Saint of the Day – 26 April – St Richarius of Celles (c 560-645) Priest, founder of Monasteries, spiritual adviser, apostle of the poor, the sick and prisoners and finally, a Hermit – born at Centula, France and died on 26 April 645 at Foret-Moutier, France of natural causes. In France he is known as St Riquier. Patronages – the cities of Saint-Riquier, Centula and Saint-Riquier-en-Rivière in France.
Richarius was born a pagan in the late 6th century in the county of Ponthieu near Amiens in Picardy in the north-west of France. According to the vita written by St Alcuin, Richarius gave shelter to two Welsh missionaries, Caidocus and Frechorius, who were treated with great hostility by the local people who blamed the strangers for crop failure. Because he “welcomed God in the persons of the travellers… this was why he was granted God’s mercy.”
Richarius converted to Christianity under their influence. After his conversion, he fasted on barley bread mixed with ashes and drank only water. He was ordained a Priest and travelled to England, preaching the Gospel and curing the sick. Travelling by donkey rather than horse, he read the psalter as he rode.
In 638, after some years in England, Richarius returned home and founded a Monastery in his hometown in Ponthieu that was named Centule (or Centula, alteration of Latin Centum Turres – hundred towers). This monastery practised according to the Rule of Saint Columbanus.

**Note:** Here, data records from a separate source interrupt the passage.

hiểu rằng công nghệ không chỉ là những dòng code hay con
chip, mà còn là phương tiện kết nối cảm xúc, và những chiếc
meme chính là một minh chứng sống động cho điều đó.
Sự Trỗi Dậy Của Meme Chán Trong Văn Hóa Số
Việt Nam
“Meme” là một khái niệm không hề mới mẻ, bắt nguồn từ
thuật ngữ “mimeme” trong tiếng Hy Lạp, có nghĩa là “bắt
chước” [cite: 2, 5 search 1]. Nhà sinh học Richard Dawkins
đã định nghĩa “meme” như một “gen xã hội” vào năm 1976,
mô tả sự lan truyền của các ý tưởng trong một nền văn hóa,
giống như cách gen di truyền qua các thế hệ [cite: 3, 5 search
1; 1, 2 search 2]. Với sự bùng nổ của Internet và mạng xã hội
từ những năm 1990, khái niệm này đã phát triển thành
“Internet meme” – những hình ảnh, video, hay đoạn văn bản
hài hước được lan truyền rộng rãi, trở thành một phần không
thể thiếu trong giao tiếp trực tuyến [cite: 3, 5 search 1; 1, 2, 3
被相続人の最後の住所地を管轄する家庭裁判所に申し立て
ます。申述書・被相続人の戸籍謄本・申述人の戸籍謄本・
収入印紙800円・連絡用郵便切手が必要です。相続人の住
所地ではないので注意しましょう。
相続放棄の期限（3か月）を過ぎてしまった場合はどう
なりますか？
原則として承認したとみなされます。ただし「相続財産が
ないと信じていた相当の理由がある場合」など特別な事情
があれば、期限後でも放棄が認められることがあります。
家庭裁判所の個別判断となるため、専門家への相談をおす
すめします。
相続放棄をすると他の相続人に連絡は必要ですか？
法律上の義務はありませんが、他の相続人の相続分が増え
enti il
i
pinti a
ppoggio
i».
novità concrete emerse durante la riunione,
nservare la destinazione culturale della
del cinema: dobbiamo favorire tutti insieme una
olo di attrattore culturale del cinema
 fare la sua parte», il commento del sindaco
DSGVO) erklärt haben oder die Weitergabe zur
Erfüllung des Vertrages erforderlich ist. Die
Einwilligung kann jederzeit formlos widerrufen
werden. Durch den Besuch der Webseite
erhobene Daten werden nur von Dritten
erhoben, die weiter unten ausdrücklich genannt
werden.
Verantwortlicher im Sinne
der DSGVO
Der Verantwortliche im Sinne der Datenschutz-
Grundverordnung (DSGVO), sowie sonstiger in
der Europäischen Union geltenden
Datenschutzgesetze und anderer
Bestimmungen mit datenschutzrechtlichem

A city developed around this Monastery, also named Centule. In the Middle Ages it was renamed to Saint-Riquier. Nowadays it has some 1200 inhabitants, who still refer to themselves as Centulois. The Frankish king Dagobert I once came to visit the Monastery, and Richarius offered the king advice. He was frank and clear in his speech to the king, speaking without fear or flattery and the king thereafter, became a benefactor of the Monastery. Others also gave generously to Richarius’s Monastery and he was able to use the money to help lepers and the poor and to ransom prisoners held by England.
Richarius eventually founded a second Monastery called Forest-Montier. He made a shelter in the forest of Crécy, fifteen miles from his Monastery. He lived there as a hermit with his disciple Sigobart. On 26 April 645, he bid farewell to Sigobart and died.
His relics were first put in a coffin made of an oak trunk and then translated to the Abbey of Centula. One hundred and fifty years later, Charlemagne built a golden shrine to enclose the relics and had the Saint-Riquier Gospels made for the shrine. In 950 Count Arnulf I transferred the bones to Montreuil, then to the Abbey of Saint Bertin in today’s St-Omer. In 980, Hugo Capet returned them to St-Riquier. Above the tomb of Richarius, an Abbey was built, which was later named after him, as was the city.
Aside from Saint-Riquier, the city of Saint-Riquier-en-Rivière in Normandy bears his name and there is one church in England St Ricarius Church, Aberford, a town the saint is supposed to have visited in 630.